While our senators insist we are obligated to keep our agreement, citing an old principle in international law which says “pacta sunt servanda,” that agreement is binding to the parties and must be executed by them in good faith, there are exceptions as when circumstances dictate that the continuance of the treaty could jeopardize the existence or vital development of one, that party has a valid right to be released from the obligation imposed by the treaty.

This is known as clausula rebus sic stantibus, and is provided in Article 62 of the Vienna Convention.

Our senators want the Supreme Court to decide in favor of pushing our country back to the era of imperialist hegemony serving as buffer in protecting US interest in this part of the globe. The Neanderthal stand of Senator Sotto is absolutely anachronistic because his petition takes the narrative premise that the country needs the US instead of the US having taken us for a ride. This line has been justified by continuous propaganda that China is our enemy; that it is out to occupy all the islands in the South China Sea; and China is out to economically dominate us.

Except for the rhetoric, nothing of these allegations has happened. Instead, the US has exploited our heightened Sinophobia to build up its own forces in the country with an eye of converting the archipelago as launch pad in the event an open conflict erupts between the US and China. Our political leaders were pressured to violate our Constitution, which specifically prohibits the country from hosting foreign military bases or in allowing the entry and storage of nuclear weapons.

As the war drums identifying China as our enemy intensifies, our leaders were conditioned to accepting the American proposition that they are here to stay as ally until they succeeded in restoring their bases beginning as mere VFA.

The short-sightedness in comprehending that historic decision of the President, many of our own lawmakers could not correlate that the issue about the VFA is essentially a political question, it being a sovereign right of the state on how it intends to deal with other states.
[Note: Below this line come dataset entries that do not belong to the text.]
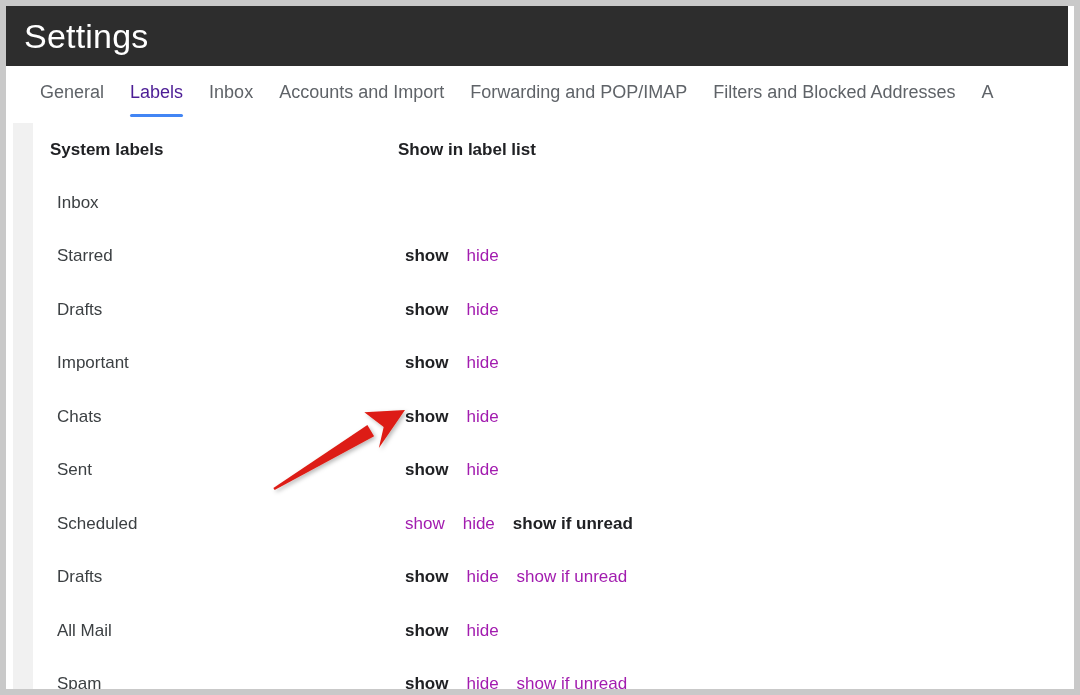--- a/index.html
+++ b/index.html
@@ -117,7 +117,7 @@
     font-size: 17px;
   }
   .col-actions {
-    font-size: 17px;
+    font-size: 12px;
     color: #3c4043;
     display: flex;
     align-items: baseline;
It may sound parochial and maybe stereotype to students of foreign policy, but mind you the Supreme Court is likely to ask what specific instances made the petitioners to conclude that China is a threat to our security. Most damning is the question whether the Philippines is in fact assisting the US in securing a military advantage over China in the South China Sea using the archipelago as springboard to lunch a sneak attack on China.

All these may appear as ordinary, but the undeniable truth is they form part of what lawyers say political questions that could boost the position of the President to scrap the VFA and all those corollary appendages that made the country a consummate puppet of the US. Despite the presence of US forces in the country, the VFA failed to identify China as a threat to our security. Second, the proponents failed to cite the contribution of the VFA like asking, are we now stronger militarily and economically against our perceived adversary in this part of the globe?

To reiterate, the VFA is a dysfunctional agreement. The failure by the US Congress to ratify said agreement despite our full compliance to meet our constitutional requirement, the US version has reduced the VFA and EDCA to one of administration policy giving the President the ultimate decision whether or not to enforce said agreement.

Our inability to compel the US Senate to take the same process of ratifying the two agreements sine qua non gives the same legal implication that it is not obligatory to the Philippines to observe the principle of pacta sunt servanda. If the US Congress refuses to ratify the agreement, then there is no compelling reason why we should now accuse our own President of violating a dysfunctional executive agreement.